In 2004, Dr Loo and colleagues from Canada conducted a prospective study at 12 Quebec hospitals.
The research team determined the incidence of nosocomial C difficile-associated diarrhea and its complications.
The team conducted a case-control study to identify risk factors for the disease.
Isolates of C difficile were typed by pulsed-field gel electrophoresis.
The isolates were analyzed for binary toxin genes and partial deletions in the toxin A and B repressor gene tcdC.
The team evaluated antimicrobial susceptibility in a subgroup of isolates.
A total of 1703 patients with 1719 episodes of nosocomial C difficile-associated diarrhea were identified.
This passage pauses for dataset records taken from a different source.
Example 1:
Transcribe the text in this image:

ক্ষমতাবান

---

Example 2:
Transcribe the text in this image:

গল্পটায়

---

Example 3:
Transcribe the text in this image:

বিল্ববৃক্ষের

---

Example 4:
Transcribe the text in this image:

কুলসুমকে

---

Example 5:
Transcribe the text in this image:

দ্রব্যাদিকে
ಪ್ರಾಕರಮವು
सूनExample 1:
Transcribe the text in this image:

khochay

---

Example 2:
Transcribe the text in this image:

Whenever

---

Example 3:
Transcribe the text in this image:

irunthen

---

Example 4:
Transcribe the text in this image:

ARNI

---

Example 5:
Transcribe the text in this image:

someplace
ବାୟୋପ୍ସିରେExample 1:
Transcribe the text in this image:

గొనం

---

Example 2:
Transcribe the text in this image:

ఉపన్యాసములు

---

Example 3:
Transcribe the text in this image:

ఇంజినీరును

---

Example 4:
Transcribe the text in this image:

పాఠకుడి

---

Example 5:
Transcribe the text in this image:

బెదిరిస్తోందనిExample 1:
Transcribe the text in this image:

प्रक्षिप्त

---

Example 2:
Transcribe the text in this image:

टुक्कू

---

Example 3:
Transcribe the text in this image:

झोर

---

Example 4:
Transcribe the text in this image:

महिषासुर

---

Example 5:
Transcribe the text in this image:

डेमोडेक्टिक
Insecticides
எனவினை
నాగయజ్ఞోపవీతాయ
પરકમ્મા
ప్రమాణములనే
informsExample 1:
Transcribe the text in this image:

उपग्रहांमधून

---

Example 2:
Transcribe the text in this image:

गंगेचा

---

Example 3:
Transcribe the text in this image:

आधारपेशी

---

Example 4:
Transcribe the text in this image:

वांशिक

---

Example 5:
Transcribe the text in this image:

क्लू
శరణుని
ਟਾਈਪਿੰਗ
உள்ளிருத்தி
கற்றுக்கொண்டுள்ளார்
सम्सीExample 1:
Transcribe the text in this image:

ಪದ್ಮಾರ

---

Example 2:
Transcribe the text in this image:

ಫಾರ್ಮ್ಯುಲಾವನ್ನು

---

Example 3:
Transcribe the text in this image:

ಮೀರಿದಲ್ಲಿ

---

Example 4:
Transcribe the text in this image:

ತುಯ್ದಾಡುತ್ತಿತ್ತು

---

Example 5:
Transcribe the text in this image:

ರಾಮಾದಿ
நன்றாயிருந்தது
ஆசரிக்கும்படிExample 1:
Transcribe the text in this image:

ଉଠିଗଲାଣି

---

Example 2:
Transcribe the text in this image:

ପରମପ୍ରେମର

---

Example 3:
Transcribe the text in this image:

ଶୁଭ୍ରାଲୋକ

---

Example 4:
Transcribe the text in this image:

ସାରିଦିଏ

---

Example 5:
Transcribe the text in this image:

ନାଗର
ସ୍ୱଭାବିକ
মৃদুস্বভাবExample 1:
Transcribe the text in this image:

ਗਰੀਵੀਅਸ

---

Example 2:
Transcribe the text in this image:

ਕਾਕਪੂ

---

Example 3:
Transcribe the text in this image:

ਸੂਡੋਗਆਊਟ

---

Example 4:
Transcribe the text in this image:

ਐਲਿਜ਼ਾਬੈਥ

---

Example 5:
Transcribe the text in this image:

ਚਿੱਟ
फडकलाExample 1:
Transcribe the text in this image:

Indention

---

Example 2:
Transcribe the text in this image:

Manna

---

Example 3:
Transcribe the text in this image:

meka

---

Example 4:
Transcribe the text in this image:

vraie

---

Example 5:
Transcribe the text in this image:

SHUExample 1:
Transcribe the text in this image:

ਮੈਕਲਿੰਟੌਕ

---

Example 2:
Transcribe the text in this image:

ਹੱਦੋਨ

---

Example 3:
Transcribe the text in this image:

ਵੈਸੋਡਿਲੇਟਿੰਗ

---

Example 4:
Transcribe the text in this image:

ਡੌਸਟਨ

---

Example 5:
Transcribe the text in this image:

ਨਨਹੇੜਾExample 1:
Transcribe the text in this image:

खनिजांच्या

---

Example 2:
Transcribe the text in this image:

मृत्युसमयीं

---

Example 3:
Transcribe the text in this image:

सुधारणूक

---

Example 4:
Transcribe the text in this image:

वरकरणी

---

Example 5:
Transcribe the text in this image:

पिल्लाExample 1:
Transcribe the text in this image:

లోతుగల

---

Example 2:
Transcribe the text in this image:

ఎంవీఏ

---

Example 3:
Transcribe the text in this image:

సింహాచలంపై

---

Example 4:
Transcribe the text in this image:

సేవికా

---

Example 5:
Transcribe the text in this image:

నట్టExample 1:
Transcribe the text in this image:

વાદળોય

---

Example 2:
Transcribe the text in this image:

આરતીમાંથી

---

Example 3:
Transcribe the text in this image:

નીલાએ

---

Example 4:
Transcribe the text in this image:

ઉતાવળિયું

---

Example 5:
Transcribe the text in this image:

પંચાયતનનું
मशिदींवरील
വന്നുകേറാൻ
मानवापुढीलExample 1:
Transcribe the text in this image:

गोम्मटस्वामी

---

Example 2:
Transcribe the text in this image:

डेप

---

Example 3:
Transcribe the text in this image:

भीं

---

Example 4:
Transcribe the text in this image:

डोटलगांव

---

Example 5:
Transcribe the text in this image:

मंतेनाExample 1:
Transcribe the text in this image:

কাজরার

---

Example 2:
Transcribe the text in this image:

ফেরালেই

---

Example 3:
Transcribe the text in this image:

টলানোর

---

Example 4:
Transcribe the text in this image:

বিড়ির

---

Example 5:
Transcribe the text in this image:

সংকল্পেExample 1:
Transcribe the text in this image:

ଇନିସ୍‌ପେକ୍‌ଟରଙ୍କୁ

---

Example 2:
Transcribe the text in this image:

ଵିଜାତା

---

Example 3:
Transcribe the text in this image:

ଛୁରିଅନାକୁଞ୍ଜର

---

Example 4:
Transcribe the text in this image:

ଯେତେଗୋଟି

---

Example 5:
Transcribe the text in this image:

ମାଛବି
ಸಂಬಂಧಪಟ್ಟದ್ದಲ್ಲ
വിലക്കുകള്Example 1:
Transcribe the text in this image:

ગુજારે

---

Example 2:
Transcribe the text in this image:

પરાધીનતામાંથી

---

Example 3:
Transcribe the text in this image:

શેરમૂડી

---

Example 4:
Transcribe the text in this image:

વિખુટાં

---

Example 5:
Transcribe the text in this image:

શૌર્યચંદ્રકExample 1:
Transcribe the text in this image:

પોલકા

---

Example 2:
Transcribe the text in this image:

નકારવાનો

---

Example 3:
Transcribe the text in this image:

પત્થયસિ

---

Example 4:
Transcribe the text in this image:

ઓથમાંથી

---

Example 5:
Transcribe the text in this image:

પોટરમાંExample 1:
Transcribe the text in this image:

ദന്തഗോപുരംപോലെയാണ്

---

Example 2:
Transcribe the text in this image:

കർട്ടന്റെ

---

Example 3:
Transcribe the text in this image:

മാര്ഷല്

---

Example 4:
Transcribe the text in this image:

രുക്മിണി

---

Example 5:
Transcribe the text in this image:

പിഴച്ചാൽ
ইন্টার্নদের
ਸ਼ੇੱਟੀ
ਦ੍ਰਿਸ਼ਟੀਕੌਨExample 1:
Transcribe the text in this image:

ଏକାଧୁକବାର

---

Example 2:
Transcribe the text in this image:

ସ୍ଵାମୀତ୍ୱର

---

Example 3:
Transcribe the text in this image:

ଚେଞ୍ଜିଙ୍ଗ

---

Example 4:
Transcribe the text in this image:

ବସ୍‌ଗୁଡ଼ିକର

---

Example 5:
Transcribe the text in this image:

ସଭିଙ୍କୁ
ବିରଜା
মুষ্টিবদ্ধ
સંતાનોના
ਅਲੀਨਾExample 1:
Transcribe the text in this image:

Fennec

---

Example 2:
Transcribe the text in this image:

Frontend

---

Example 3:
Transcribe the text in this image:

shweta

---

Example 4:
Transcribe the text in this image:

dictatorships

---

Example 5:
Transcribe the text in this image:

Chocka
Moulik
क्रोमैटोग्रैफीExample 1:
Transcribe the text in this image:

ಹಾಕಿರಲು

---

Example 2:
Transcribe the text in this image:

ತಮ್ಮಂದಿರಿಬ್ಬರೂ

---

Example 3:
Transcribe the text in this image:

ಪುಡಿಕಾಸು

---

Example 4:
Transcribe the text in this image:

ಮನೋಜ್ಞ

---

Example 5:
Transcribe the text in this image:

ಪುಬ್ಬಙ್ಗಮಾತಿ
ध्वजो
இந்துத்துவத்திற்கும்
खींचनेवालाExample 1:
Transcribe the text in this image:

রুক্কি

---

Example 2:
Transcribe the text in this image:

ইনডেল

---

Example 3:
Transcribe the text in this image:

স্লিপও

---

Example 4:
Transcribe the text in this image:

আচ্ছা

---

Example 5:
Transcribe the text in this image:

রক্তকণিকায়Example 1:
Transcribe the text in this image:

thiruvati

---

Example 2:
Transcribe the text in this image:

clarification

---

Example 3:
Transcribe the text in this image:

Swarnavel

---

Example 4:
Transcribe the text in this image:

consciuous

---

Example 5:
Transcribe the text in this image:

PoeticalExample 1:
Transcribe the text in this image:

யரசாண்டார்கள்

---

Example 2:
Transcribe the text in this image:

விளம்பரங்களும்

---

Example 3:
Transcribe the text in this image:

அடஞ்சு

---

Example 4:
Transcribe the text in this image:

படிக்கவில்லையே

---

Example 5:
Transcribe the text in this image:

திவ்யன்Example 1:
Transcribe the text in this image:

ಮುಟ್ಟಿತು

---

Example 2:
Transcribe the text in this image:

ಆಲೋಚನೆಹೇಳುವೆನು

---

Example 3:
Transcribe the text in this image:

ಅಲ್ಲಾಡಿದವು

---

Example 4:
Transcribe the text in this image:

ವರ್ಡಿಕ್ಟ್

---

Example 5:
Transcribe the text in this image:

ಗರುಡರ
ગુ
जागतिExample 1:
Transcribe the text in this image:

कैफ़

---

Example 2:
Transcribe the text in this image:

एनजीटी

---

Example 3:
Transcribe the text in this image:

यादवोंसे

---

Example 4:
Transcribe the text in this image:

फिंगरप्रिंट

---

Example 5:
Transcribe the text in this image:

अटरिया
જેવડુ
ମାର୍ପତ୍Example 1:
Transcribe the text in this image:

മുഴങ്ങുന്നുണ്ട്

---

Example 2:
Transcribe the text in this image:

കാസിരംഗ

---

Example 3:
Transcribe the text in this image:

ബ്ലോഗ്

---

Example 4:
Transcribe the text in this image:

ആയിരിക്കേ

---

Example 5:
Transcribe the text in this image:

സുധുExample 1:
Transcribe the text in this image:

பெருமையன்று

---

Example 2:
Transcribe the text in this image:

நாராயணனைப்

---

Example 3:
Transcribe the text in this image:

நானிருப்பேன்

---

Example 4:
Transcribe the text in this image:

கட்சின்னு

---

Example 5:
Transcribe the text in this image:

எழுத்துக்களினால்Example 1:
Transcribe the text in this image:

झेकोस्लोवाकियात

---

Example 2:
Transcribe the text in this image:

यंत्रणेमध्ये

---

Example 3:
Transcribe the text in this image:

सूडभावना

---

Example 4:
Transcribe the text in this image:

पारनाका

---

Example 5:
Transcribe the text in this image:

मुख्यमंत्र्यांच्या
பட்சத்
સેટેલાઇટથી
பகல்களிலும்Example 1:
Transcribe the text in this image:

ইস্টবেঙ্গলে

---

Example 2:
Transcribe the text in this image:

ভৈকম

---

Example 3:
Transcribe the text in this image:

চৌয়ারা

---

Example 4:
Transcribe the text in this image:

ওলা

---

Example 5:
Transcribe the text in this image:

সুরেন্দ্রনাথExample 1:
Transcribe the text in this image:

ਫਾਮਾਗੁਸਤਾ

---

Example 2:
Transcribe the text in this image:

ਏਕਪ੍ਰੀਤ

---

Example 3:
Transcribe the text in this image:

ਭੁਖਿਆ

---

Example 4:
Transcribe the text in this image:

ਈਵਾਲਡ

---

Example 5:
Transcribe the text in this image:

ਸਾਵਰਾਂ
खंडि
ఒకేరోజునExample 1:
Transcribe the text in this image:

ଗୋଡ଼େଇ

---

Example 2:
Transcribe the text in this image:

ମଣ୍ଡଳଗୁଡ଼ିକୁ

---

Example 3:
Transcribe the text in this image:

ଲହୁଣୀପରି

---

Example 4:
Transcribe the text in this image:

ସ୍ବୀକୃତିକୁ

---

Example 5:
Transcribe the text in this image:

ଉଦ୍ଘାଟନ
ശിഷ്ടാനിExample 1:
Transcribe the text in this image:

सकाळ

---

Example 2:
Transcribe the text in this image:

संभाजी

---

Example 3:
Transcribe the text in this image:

| A strain resistant to fluoroquinolones was found in 82% of isolates|
|New England Journal of Medicine|
The researchers found that the incidence was 23 per 1000 admissions.
The 30-day attributable mortality rate was 7%.
The research team noted that case patients were more likely than matched controls to have received fluoroquinolones or cephalosporins.
A predominant strain, resistant to fluoroquinolones, was found in 82% of isolates.
In addition, the team observed that the binary toxin genes and partial deletions in the tcdC gene were present in 84% of isolates.
Dr Loo's team conclude, “A strain of C difficile that was resistant to fluoroquinolones and had binary toxin and a partial deletion of the tcdC gene was responsible for this outbreak of C difficile-associated diarrhea.”
“Exposure to fluoroquinolones or cephalosporins was a risk factor.”